FromHermann Riemann <nospam.ng@hermann-riemann.de>
Date2022-01-17 20:20 +0100
Message-ID<j4lts0Fg7h7U1@mid.individual.net>
In reply to#120879
Am 17.01.22 um 19:45 schrieb Joerg:
> On 1/16/22 11:36 PM, Hermann Riemann wrote:
>> Am 16.01.22 um 22:53 schrieb wolfgang bauer (D):
>>
>> Als möglich Ursachen fallen mir ein:
>> - Unsichere Kabelverbindung
> 
> 
> Und mit dem Multimeter die Spannungen messen. Es sollte nichts 
> wegbrechen, auch nicht beim Anfahren von Festplatten. Das schliesst das 
> Netzteil als potentielle Fehlerquelle aus.

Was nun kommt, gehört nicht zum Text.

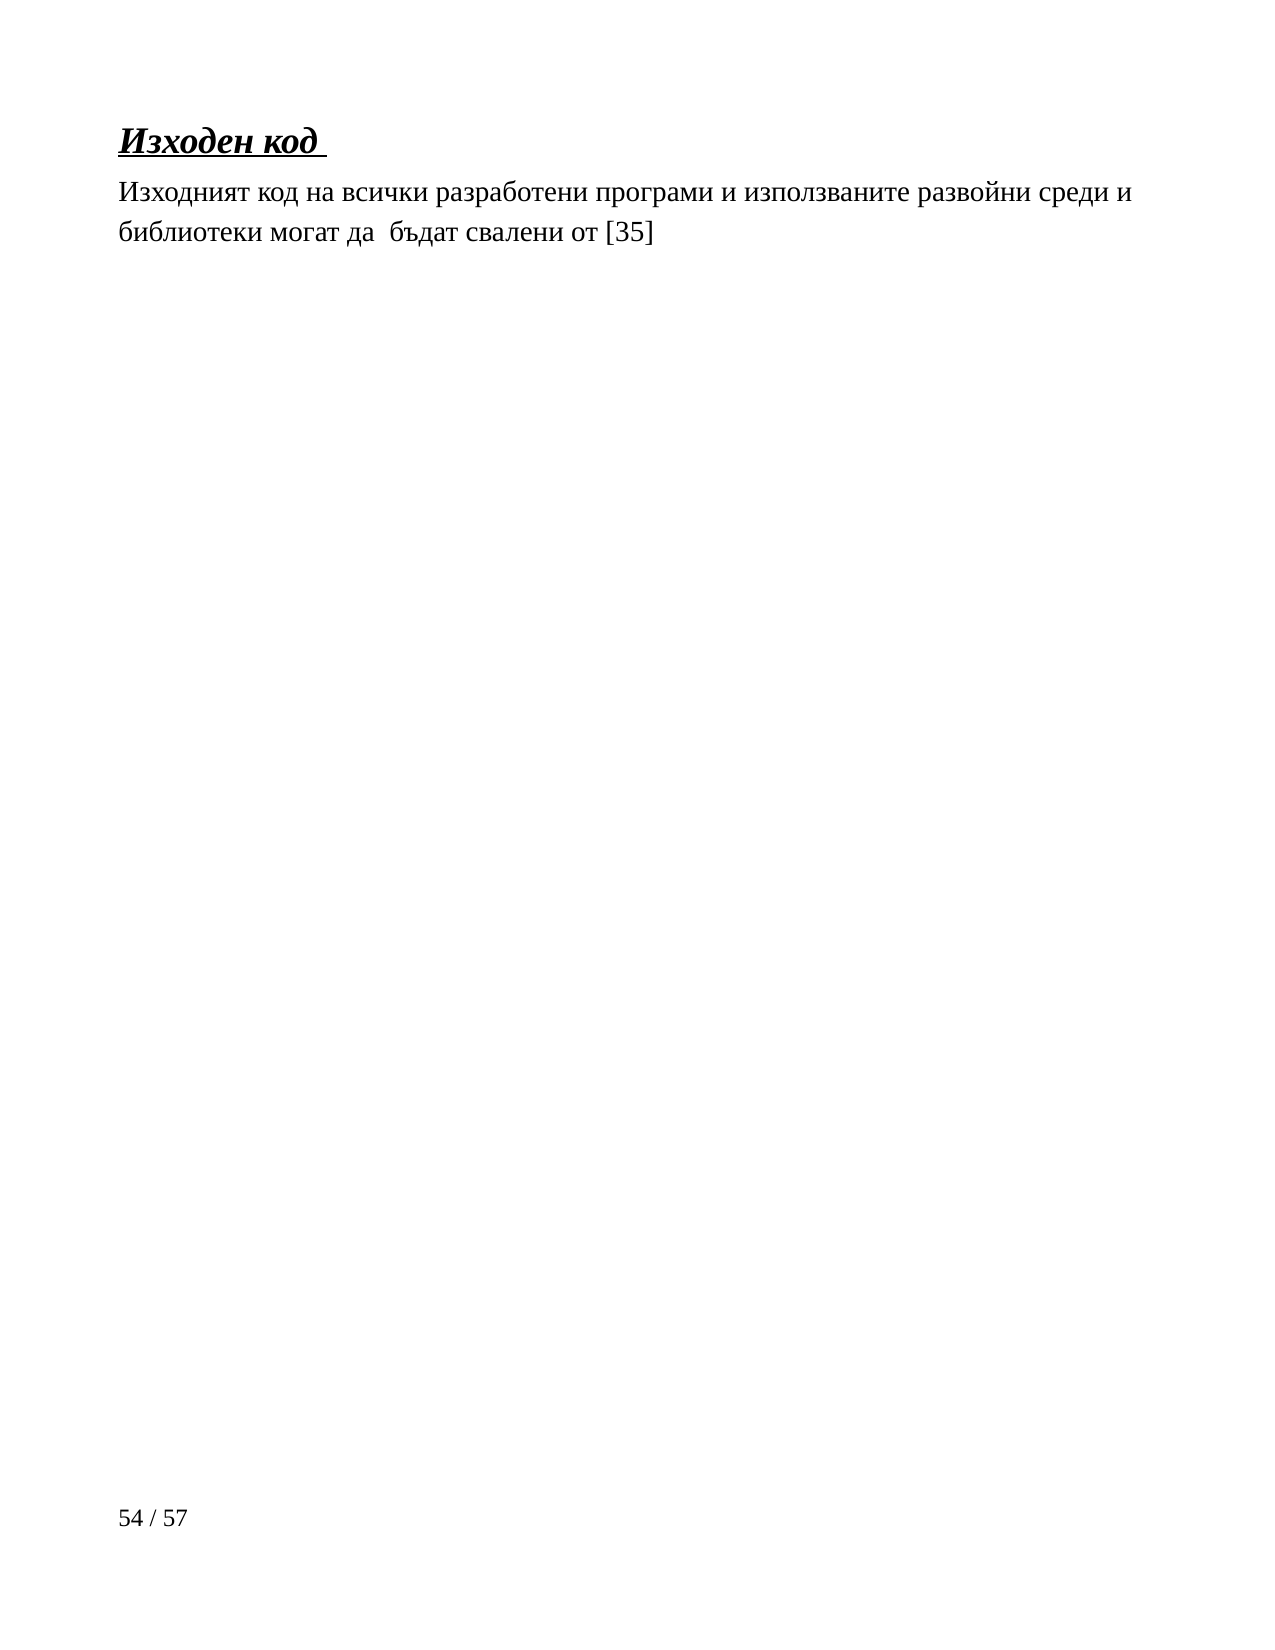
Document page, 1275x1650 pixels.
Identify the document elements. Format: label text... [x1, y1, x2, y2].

subtitle Изходен код [118, 118, 1157, 161]
text Изходният код на всички разработени програми и използваните развойни среди и библиотеки могат да бъдат свалени от [35] [118, 174, 1157, 247]
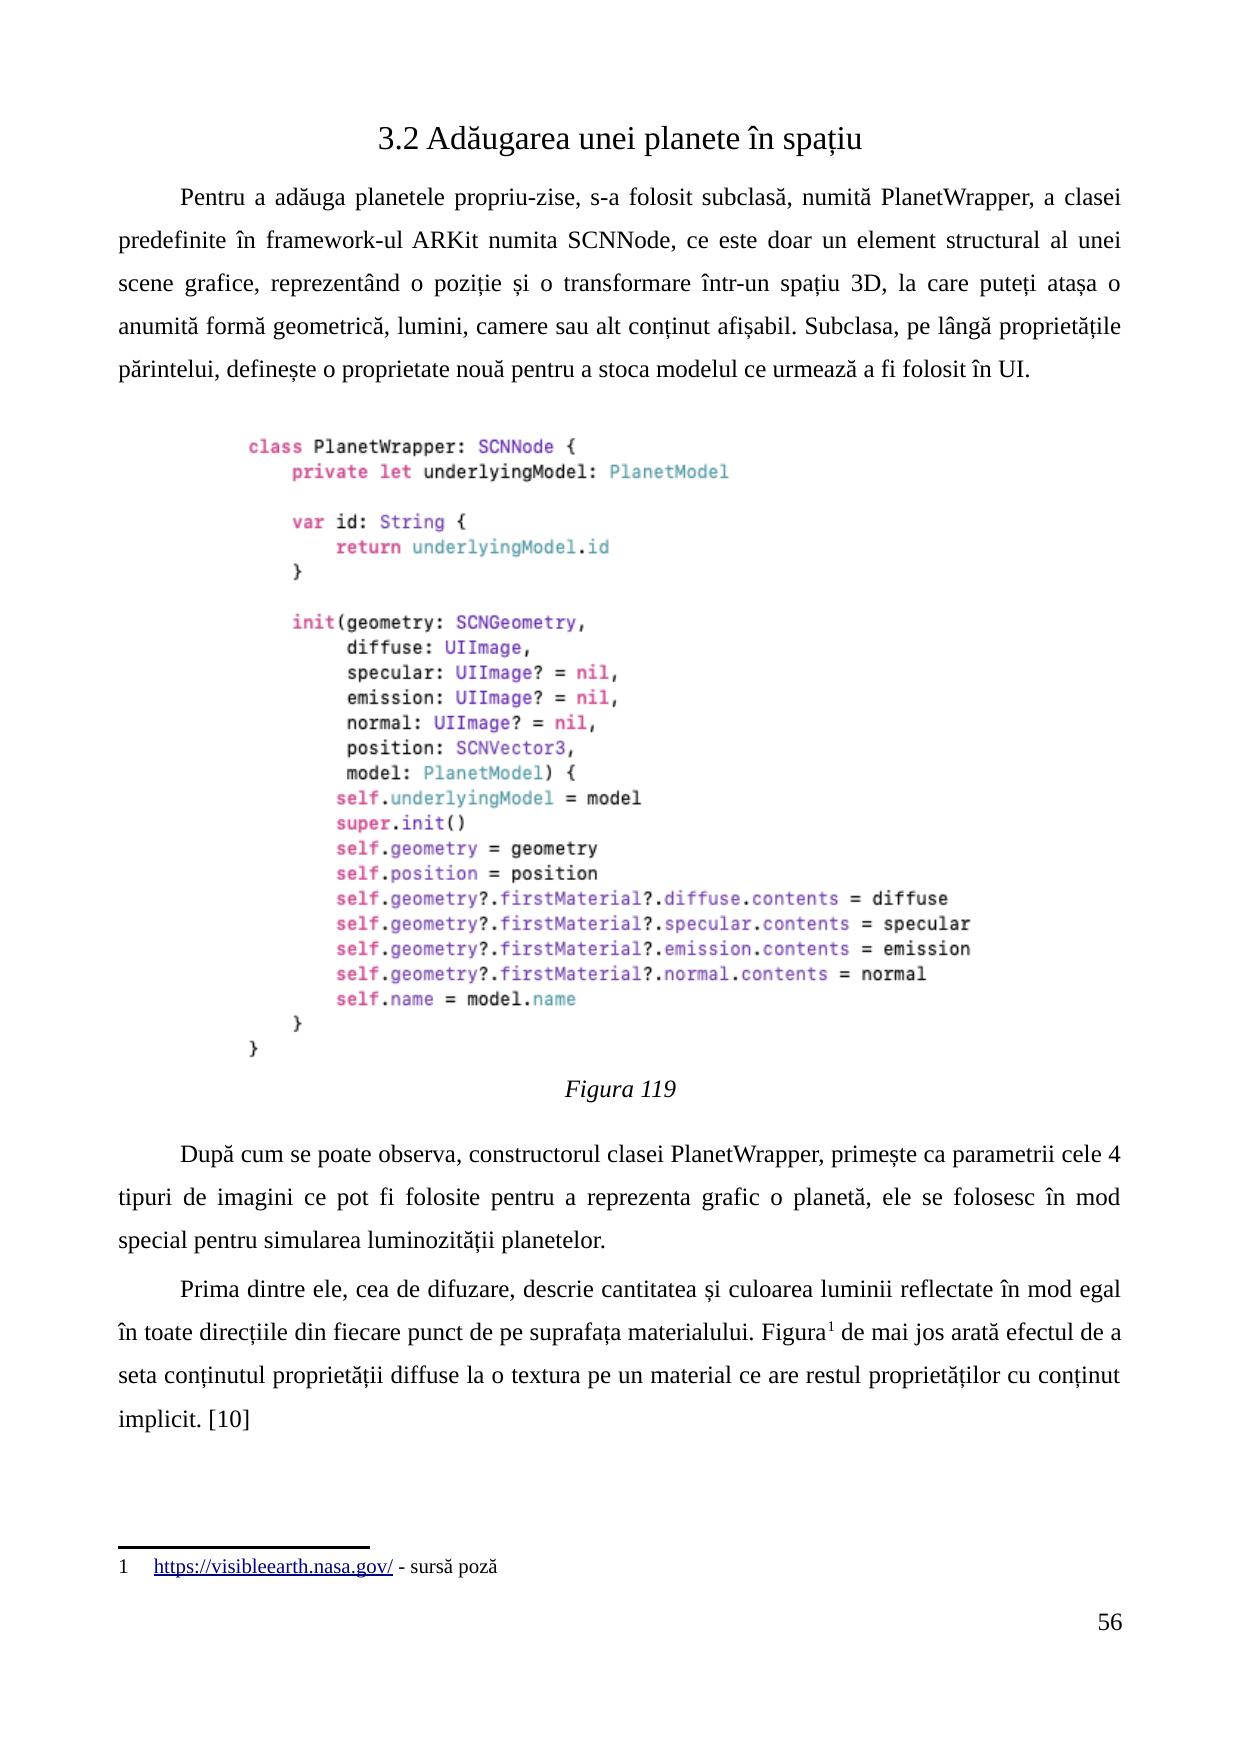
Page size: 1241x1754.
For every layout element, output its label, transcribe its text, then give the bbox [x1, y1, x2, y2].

text Figura 119 [247, 1069, 993, 1103]
subtitle 3.2 Adăugarea unei planete în spațiu [118, 118, 1122, 156]
text https://visibleearth.nasa.gov/ - sursă poză [118, 1553, 1122, 1578]
text După cum se poate observa, constructorul clasei PlanetWrapper, primește ca parametrii cele 4 tipuri de imagini ce pot fi folosite pentru a reprezenta grafic o planetă, ele se folosesc în mod special pentru simularea luminozității planetelor. [118, 1139, 1122, 1254]
picture [247, 435, 994, 1069]
text Pentru a adăuga planetele propriu-zise, s-a folosit subclasă, numită PlanetWrapper, a clasei predefinite în framework-ul ARKit numita SCNNode, ce este doar un element structural al unei scene grafice, reprezentând o poziție și o transformare într-un spațiu 3D, la care puteți atașa o anumită formă geometrică, lumini, camere sau alt conținut afișabil. Subclasa, pe lângă proprietățile părintelui, definește o proprietate nouă pentru a stoca modelul ce urmează a fi folosit în UI. [118, 182, 1122, 383]
text Prima dintre ele, cea de difuzare, descrie cantitatea și culoarea luminii reflectate în mod egal în toate direcțiile din fiecare punct de pe suprafața materialului. Figura de mai jos arată efectul de a seta conținutul proprietății diffuse la o textura pe un material ce are restul proprietăților cu conținut implicit. [10] [118, 1274, 1122, 1432]
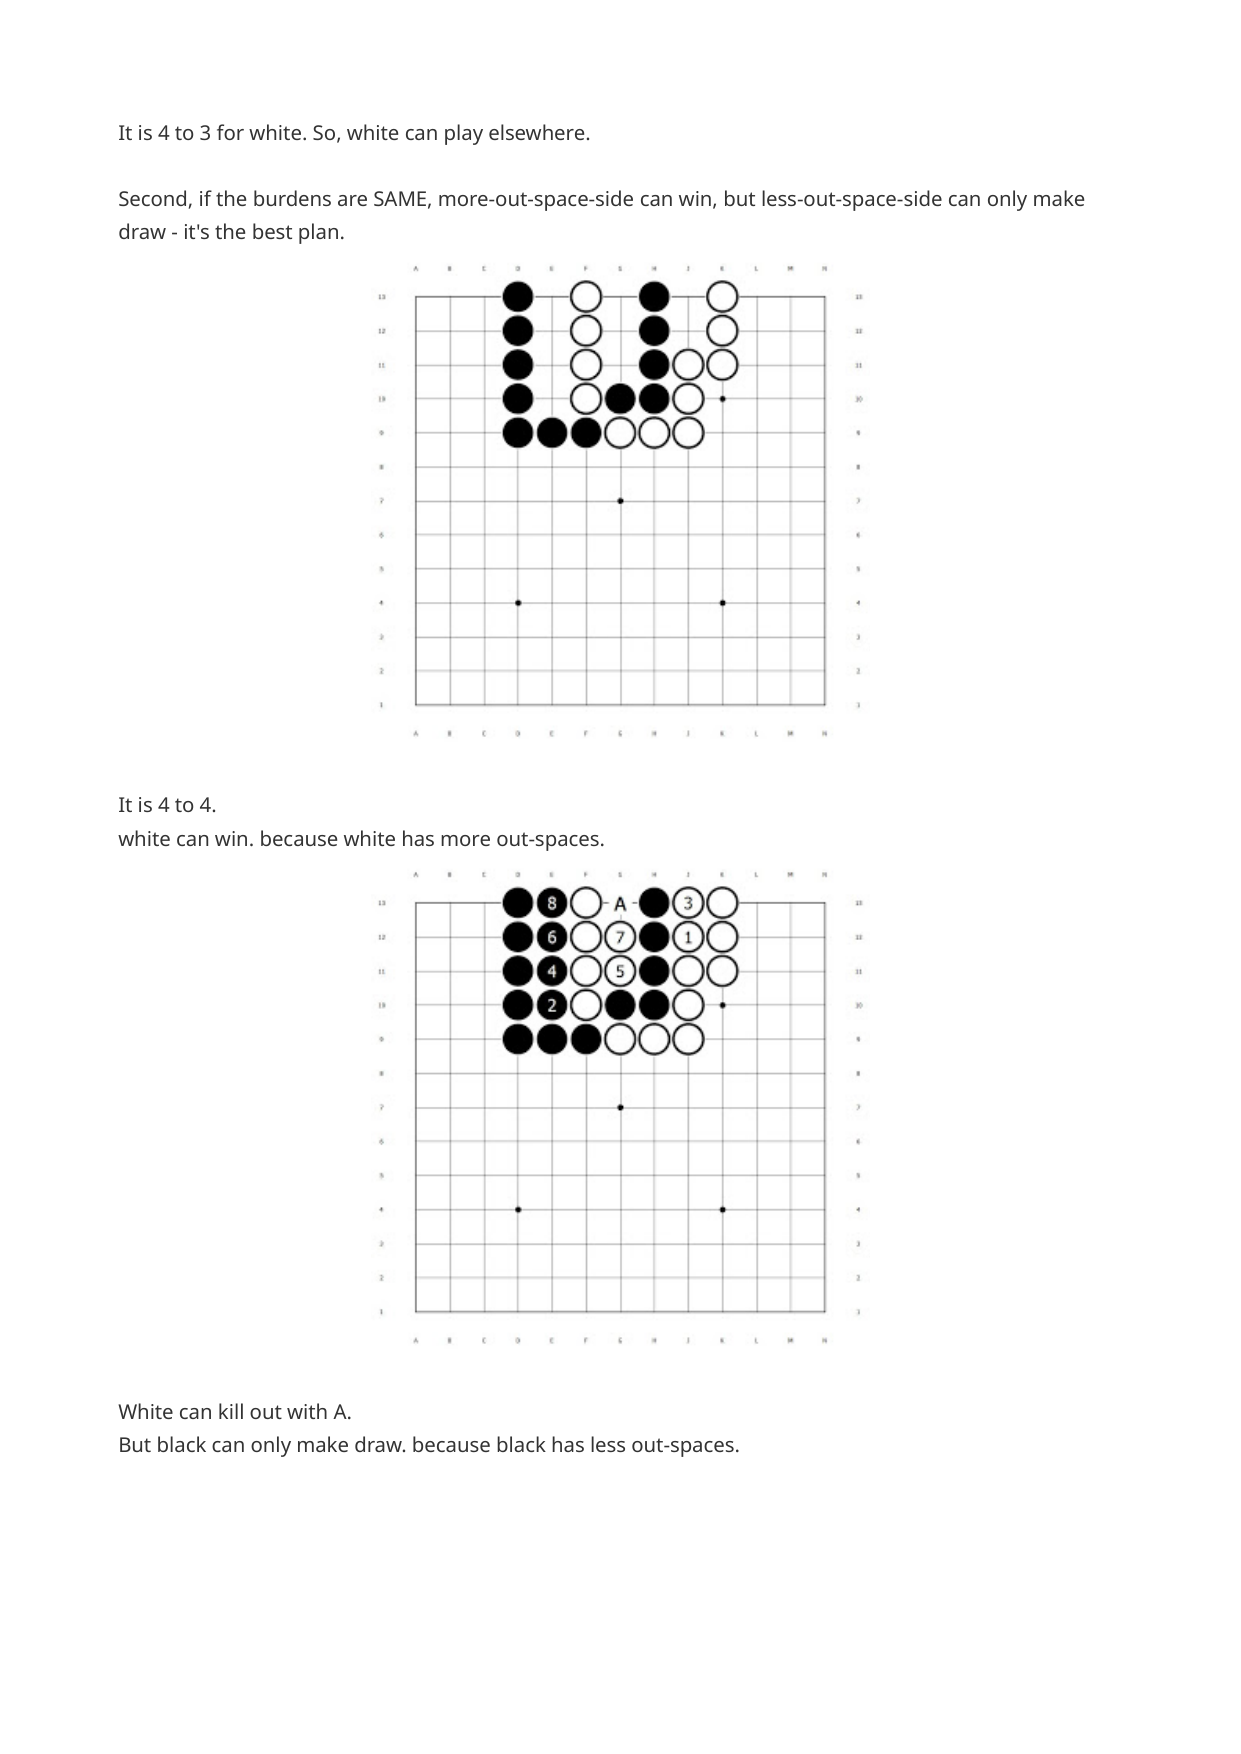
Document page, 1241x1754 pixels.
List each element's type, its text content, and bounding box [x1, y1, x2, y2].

text White can kill out with A. But black can only make draw. because black has less out-spaces. [118, 1364, 1122, 1458]
picture [371, 252, 870, 751]
text It is 4 to 3 for white. So, white can play elsewhere. Second, if the burdens are SAME, more-out-space-side can win, but less-out-space-side can only make draw - it's the best plan. [118, 118, 1122, 246]
text It is 4 to 4. white can win. because white has more out-spaces. [118, 758, 1122, 852]
picture [371, 859, 870, 1357]
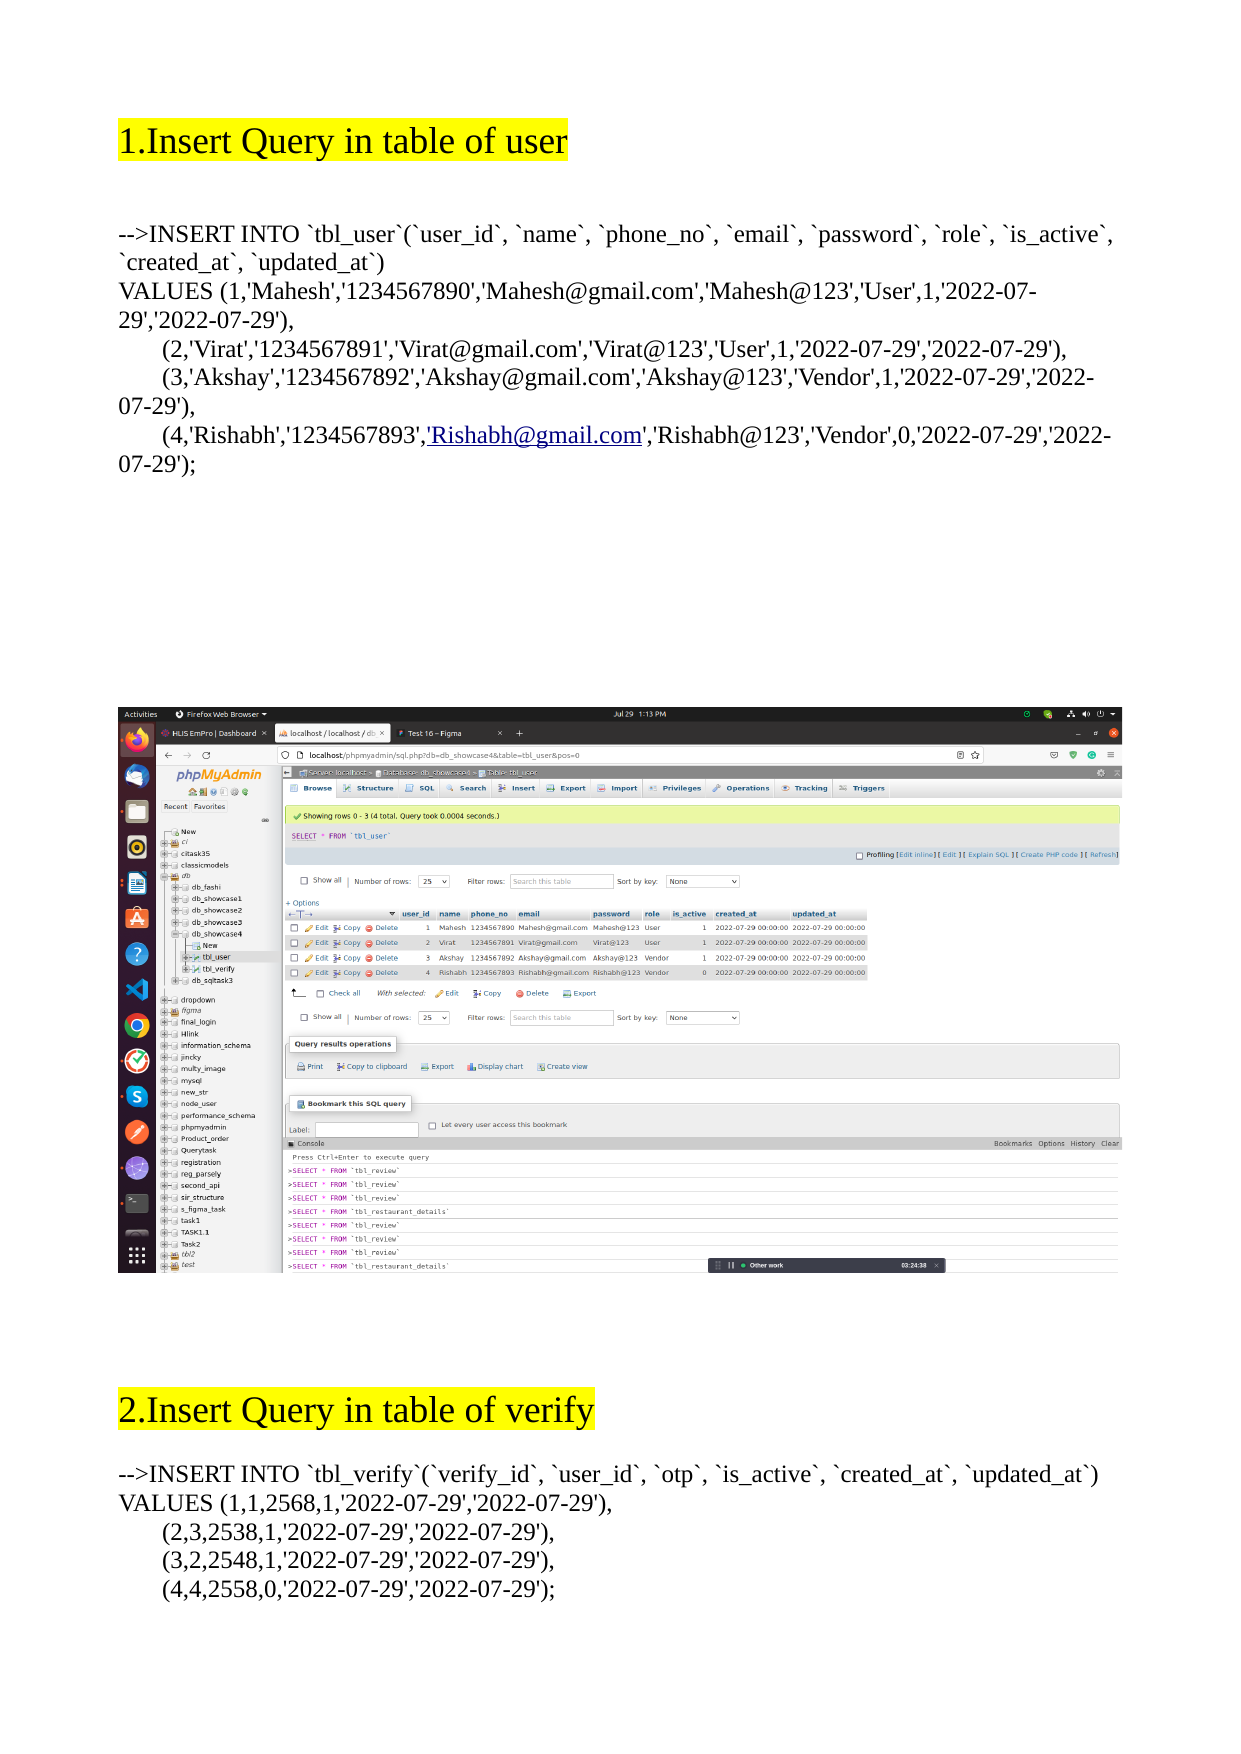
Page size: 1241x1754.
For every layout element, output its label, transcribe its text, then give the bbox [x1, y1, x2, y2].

Ein Multimeter dürfte keine Spannungsspitzen anzeigen.

Beim Anschließen von PCs an 230V wird viel Strom gebraucht.
4 PCs gleichzeitig können die 16 Ampere Sicherung
zum abschalten nötigen

>> - Superblock mit sporadischem Lesefehler
>>
>> Als Befehl zum Anschauen  gibt es noch parted -l
>>
>> Sicherheitshalber würde ich cat /dev/sdb > dateiname probieren.
>> Die Daten dürften mit entsprechendem Aufwand
>> vielleicht in dieser Datei dann auffindbar sein.
>>
>> Hermann
>>     der das mit dem cat gelesen aber noch nicht probiert hat.
>>
> 
> Ich moechte nicht den Teufel an die Wand malen, aber aehnlich wie von 
> Wolfgang beschrieben fing das bei einem meiner alten PCs an (Dell Vostro 
> 200 Mini Tower). Eine Platte wurde nicht mehr erkannt, dann wieder doch, 
> dann mal wieder nicht mehr. Einige Wochen spaeter kam das ganze 
> Motherboard nicht mehr hoch (kein POST, nix), der Rechner war kaputt und 
> mangels erhaeltlichem Schaltbild nicht reparierbar.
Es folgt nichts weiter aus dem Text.